** Data for processing **
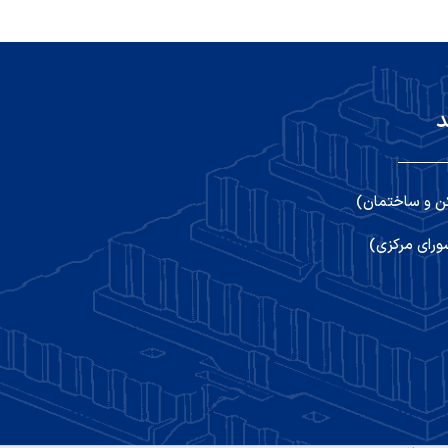
د
ن و ساختمان)
رای مرکزی)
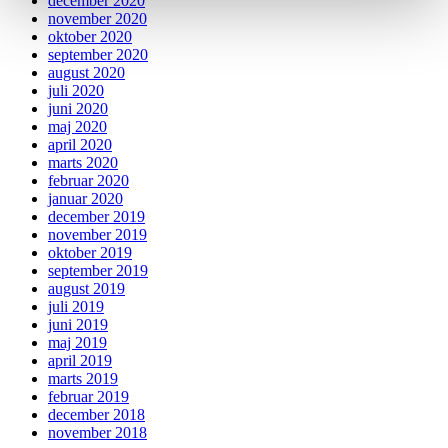
december 2020
november 2020
oktober 2020
september 2020
august 2020
juli 2020
juni 2020
maj 2020
april 2020
marts 2020
februar 2020
januar 2020
december 2019
november 2019
oktober 2019
september 2019
august 2019
juli 2019
juni 2019
maj 2019
april 2019
marts 2019
februar 2019
december 2018
november 2018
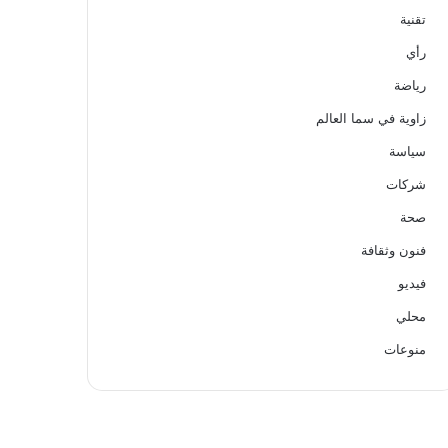
تقنية
رأي
رياضة
زاوية في سما العالم
سياسة
شركات
صحة
فنون وثقافة
فيديو
محلي
منوعات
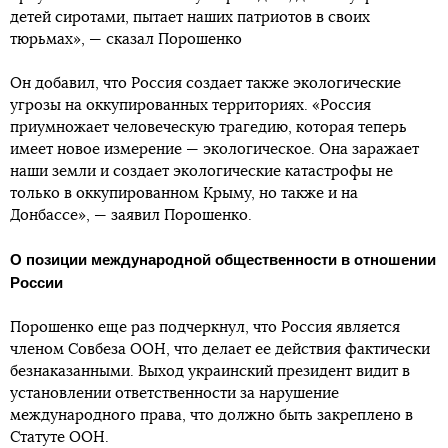
детей сиротами, пытает наших патриотов в своих
тюрьмах», — сказал Порошенко
Он добавил, что Россия создает также экологические
угрозы на оккупированных территориях. «Россия
приумножает человеческую трагедию, которая теперь
имеет новое измерение — экологическое. Она заражает
наши земли и создает экологические катастрофы не
только в оккупированном Крыму, но также и на
Донбассе», — заявил Порошенко.
О позиции международной общественности в отношении
России
Порошенко еще раз подчеркнул, что Россия является
членом Совбеза ООН, что делает ее действия фактически
безнаказанными. Выход украинский президент видит в
установлении ответственности за нарушение
международного права, что должно быть закреплено в
Статуте ООН.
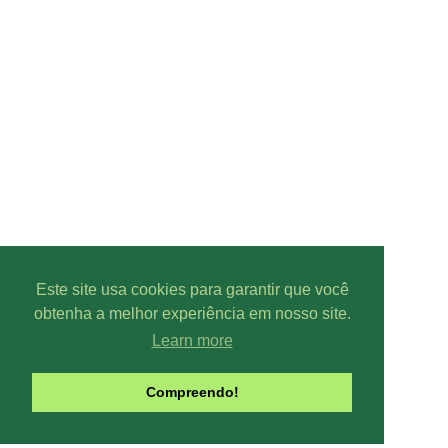
Este site usa cookies para garantir que você
obtenha a melhor experiência em nosso site.
Learn more
Parcer
Compreendo!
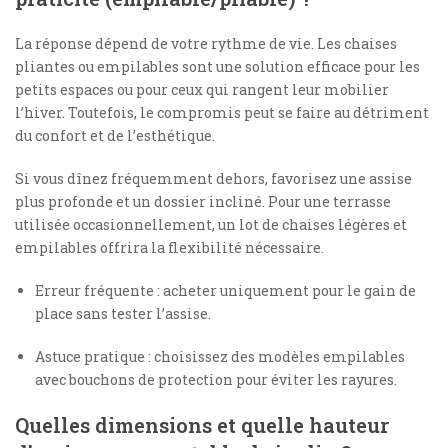
La réponse dépend de votre rythme de vie. Les chaises
pliantes ou empilables sont une solution efficace pour les
petits espaces ou pour ceux qui rangent leur mobilier
l’hiver. Toutefois, le compromis peut se faire au détriment
du confort et de l’esthétique.
Si vous dînez fréquemment dehors, favorisez une assise
plus profonde et un dossier incliné. Pour une terrasse
utilisée occasionnellement, un lot de chaises légères et
empilables offrira la flexibilité nécessaire.
Erreur fréquente : acheter uniquement pour le gain de
place sans tester l’assise.
Astuce pratique : choisissez des modèles empilables
avec bouchons de protection pour éviter les rayures.
Quelles dimensions et quelle hauteur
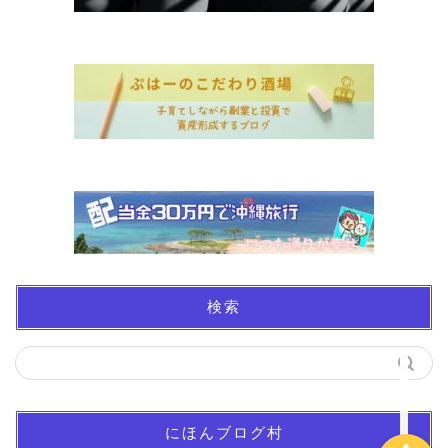
ホーム
お金について
資産報告
検索
支出報告
にほんブログ村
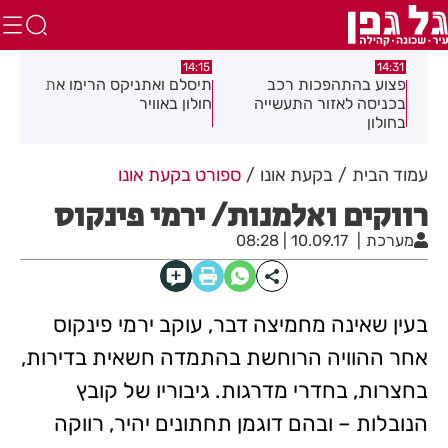
:05
14:15
14:31
מה
פצוע בהתהפכות רכב
תיסלם ואתניקס הרימו את
פצו
בכניסה לאזור התעשייה
חולון באוויר
חול
בחולון
עמוד הבית
בקעת אונו
ספורט בקעת אונו
רווקים ואלמנות/ ירמי פינקוס
מערכת
10.09.17 | 08:28
בעין שאינה מחמיצה דבר, עוקב ירמי פינקוס
אחר ההוויה הרוחשת בהתמדה חשאית בדירות,
בחצרות, בחדרי מדרגות. גיבוריו של קובץ
הנובלות – ובהם דוגמן תחתונים יהיר, רווקה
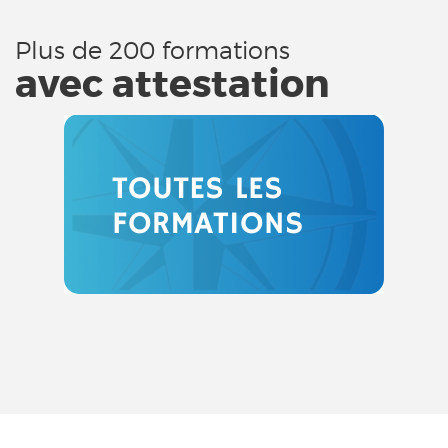
Plus de 200 formations
avec attestation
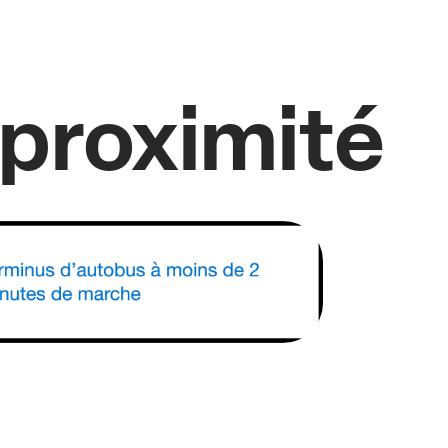
 proximité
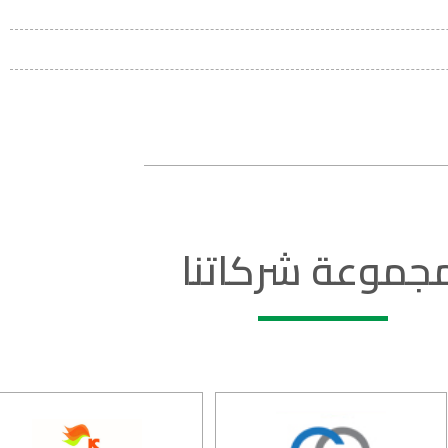
جموعة شركاتنا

** What the exercise asks **
Report, from the entries above, each line where "november" is found.

** Finished task **
november 2020
november 2019
november 2018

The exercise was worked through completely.